Unit 2: Identifying the Components of Inquiry in laboratory activities
Learners will be able to identify the main components of inquiry learning in lab activities and how the level of inquiry can be varied based on the need of students and activity
Unit 2 Introduction
- The National Science Education Standards state that "all science teachers are urged to use inquiry in their teaching" (NRC 1996). Incorporating varying levels of inquiry into your lab activities can be beneficial to both teacher and student. We will explore and cultivate the concept of varying the level of inquiry in lab activities, what it means for students' learning experience, and also teacher planning practices.
Prior Knowledge at this point...
So far you have read and reflected upon what inquiry learning is and now we are narrowing the focus to inquiry in lab activities.
- Think back to what you know about what makes a lab successful. Identify at least 3 things that contribute to the success of a lab activity
- Now on the opposite end of the spectrum, what can bring a lab's success down? What kinds of things hinders a student's performance and learning outcome? Think about teacher's role, student's role, and the role the actual activity plays.
- Think about the kinds of activities and labs you do in your science classroom. What are some characteristics they all have in common?

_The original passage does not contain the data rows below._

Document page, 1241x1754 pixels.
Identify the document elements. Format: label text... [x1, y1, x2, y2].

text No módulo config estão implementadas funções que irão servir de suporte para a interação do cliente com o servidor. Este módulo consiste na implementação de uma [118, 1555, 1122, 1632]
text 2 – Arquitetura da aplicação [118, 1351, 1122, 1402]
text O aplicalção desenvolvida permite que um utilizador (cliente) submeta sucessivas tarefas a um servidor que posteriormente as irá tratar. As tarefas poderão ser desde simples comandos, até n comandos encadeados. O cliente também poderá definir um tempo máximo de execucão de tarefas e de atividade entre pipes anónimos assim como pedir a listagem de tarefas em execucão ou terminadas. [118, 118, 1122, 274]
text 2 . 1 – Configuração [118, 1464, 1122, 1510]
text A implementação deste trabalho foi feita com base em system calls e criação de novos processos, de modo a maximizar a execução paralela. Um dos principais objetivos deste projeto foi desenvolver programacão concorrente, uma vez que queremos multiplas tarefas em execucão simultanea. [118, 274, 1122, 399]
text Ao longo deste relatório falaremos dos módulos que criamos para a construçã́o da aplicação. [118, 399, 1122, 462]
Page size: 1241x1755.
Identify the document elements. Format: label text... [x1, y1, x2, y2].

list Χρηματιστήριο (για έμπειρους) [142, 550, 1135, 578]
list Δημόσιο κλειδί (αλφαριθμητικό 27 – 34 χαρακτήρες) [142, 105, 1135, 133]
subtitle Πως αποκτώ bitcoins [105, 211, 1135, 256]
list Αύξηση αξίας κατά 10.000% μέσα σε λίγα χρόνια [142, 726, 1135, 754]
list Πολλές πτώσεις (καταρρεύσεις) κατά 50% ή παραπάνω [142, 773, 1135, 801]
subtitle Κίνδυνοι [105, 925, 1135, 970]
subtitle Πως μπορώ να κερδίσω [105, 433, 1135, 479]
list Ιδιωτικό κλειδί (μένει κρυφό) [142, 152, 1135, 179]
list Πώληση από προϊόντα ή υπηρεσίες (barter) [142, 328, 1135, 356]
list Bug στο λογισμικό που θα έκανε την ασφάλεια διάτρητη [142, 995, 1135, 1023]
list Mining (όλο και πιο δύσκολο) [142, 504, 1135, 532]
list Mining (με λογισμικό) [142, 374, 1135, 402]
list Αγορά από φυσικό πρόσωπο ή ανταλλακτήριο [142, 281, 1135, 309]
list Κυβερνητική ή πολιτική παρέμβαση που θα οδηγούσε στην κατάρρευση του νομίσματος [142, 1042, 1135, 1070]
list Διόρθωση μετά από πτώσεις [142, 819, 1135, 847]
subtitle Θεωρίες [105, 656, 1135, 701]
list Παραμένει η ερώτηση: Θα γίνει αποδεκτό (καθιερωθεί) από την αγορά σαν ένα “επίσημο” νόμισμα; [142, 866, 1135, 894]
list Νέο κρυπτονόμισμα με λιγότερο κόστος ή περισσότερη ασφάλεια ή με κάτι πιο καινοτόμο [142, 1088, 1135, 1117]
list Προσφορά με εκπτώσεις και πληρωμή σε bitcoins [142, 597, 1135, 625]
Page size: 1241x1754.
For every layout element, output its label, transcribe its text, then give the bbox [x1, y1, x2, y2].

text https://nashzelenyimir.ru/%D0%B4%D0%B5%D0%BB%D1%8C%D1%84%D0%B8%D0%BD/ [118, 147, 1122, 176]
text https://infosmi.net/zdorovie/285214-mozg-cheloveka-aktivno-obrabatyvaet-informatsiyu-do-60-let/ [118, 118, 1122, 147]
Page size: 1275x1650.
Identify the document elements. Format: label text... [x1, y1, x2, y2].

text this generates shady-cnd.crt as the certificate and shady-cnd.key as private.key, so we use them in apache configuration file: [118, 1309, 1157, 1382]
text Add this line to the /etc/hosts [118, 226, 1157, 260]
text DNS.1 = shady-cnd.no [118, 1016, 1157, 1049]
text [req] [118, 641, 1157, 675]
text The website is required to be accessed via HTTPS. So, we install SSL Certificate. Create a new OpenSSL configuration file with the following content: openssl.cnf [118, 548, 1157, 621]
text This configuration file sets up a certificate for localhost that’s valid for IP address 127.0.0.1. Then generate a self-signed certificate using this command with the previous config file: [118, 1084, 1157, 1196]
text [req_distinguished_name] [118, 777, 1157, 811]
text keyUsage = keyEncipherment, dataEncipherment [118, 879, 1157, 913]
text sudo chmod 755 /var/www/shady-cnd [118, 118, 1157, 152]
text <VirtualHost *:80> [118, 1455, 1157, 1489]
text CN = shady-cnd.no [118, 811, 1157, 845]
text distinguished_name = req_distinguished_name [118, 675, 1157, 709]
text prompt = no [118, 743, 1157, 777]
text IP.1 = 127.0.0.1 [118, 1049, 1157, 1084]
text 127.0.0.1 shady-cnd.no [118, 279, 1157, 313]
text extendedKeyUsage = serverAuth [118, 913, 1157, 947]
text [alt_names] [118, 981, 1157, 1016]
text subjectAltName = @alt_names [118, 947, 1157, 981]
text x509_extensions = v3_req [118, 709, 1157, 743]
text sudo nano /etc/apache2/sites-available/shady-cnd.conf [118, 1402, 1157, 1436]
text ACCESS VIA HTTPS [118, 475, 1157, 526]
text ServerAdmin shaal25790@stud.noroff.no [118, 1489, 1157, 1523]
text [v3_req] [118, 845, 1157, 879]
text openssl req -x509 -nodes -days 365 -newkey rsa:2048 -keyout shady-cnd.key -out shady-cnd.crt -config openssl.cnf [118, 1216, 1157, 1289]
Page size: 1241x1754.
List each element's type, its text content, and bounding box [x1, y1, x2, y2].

The article "Structuring the Level of Inquiry in your Science Classroom" shifts the emphasis from the general use of inquiry in science to lab activities and also the concept of varying the intensity of inquiry in activities. Also, the article opens up to the broad spectrum of incorporating various levels of inquiry based labs throughout the school year and which may be more beneficial in the long run.
Questions to Consider Before, During and especially After
- 1) What are the main components that Fay and Bretz consider to make up a lab activity? How do they use these to categorize levels of inquiry involved?
- 2) How do you feel your class's level of inquiry is currently structured? Which trajectory, I, II, III, or IV, do you think is the best model and why?
- Fay and Bretz(2008) make the comment that "the reality is that beginning science teachers who have not experiences inquiry as learners may find it difficult to implement such a curriculum in their own classrooms" (pg 38). Think back to your experience as a student in secondary education and college...what kind, if any, of inquiry did you experience? How do you think this has affected your teaching practices currently and in teaching in general? What kind of student benefits the most from varying levels of inquiry based labs?
- What kind of experience have you had with inquiry in your current teaching placement? How do you feel before, during, and after you teach and guide students in a low level inquiry lab? high level of inquiry lab?
- If there is not much inquiry based labs going on, why do you think that is?
- Bretz, Stacey L., & Fay, Michael E. 2008. Structuring the level of inquiry in your classroom. The Science Teacher; Summer 2008.
- National Research Council (NRC). 1996. National science education standards. Washington, DC: National Academy Press.